Fortunately, the current Chairman of the Federal Communications Commission (FCC), Ajit Pai, abandoned this approach in 2017 in favor of a light-touch regulatory environment he believed would encourage innovation. But now Democrats in Congress have resurrected net neutrality once again, choosing to pander to their liberal base by threatening to use the Congressional Review Act (CRA) to overturn Chairman Pai’s decision.

This isn’t leadership; it’s just lazy. Congress should not retrofit antiquated laws to impose on modern issues; if it identifies a contemporary problem, ostensibly like net neutrality, then it should go through the actual effort of devising a contemporary, bipartisan legislative solution. Lawmaking is supposed to be hard because the Founders didn’t want unnecessary laws—or regulations by fiat.

As a writer and advocate, I talk with small-business owners regularly, including those in rural Washington state. Many of them are concerned that the regulatory red tape will create an environment far too complex for small startups and independent ISPs to compete.

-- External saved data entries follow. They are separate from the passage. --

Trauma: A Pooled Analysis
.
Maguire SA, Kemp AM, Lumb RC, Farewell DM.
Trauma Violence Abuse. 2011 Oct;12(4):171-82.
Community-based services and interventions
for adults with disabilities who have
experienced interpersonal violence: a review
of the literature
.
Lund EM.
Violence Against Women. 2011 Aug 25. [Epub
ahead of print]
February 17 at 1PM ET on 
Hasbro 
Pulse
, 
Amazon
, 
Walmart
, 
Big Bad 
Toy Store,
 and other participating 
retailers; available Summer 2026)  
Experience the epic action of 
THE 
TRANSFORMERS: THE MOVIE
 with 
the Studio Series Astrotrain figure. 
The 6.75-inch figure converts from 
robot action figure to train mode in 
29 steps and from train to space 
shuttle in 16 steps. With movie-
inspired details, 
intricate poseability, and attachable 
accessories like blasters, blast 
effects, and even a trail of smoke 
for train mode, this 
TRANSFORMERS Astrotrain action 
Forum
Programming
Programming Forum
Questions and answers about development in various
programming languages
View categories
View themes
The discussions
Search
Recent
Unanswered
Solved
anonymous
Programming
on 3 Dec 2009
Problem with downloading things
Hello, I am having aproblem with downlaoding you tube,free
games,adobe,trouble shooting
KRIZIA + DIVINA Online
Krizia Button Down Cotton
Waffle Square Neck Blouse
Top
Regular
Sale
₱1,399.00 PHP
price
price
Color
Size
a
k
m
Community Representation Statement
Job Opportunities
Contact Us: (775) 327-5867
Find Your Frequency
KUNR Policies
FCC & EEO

As a result, it will be more and more difficult to build their networks and expand into underserved communities like rural America. In fact, 10 percent of all Americans and nearly 40 percent of rural Americans lack access to high-speed broadband capable of 25 Mbps or more.

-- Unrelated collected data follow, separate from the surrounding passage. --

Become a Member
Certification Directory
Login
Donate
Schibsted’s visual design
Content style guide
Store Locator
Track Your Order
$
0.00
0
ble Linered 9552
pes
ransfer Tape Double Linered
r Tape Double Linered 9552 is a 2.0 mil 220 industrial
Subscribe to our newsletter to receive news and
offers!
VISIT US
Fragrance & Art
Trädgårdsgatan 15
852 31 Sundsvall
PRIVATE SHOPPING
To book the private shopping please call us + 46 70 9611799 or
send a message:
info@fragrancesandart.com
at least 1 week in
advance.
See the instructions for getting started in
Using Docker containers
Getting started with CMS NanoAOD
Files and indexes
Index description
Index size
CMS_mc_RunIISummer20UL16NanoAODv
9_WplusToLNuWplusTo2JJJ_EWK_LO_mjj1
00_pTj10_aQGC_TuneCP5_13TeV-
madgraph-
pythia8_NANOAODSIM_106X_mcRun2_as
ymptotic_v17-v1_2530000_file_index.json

That’s the real problem, not conspiracy theories about fast lanes and slow lanes. There is widespread agreement among the major ISPs that users should be able to go wherever they like online without fear of selective discrimination against different websites, internet traffic, or data. But heavy net neutrality restrictions are unnecessary, especially the preposterous public utility rules, and few things are truly as neutral as a free marketplace without government interference.

We need a law that ensures lasting open internet protections without the harms of utility-style regulations, one that will provide consistency for consumers and business certainty for investors, and is crafted to deal with specific factors unique to the internet.

Let’s have the debate; let’s hear from the on-the-ground stakeholders—all of them. Last summer, we heard from plenty of internet industry insiders on the matter. In fact, tech giants leveraged their considerable political clout to organize a “Day of Action” to demonstrate in favor of the 2015 decision. The only problem is, relatively few real people showed up. This time, let’s hear from real people.

In the meantime, the CRA has moved to the U.S. House of Representatives. In order to keep the economy growing and innovation on the rise, they must vote “no” on this misguided legislation.

Nansen Malin resides in a small beach community in Southwest Washington and uses technology to operate her business and maintain the involved lifestyle of the big city.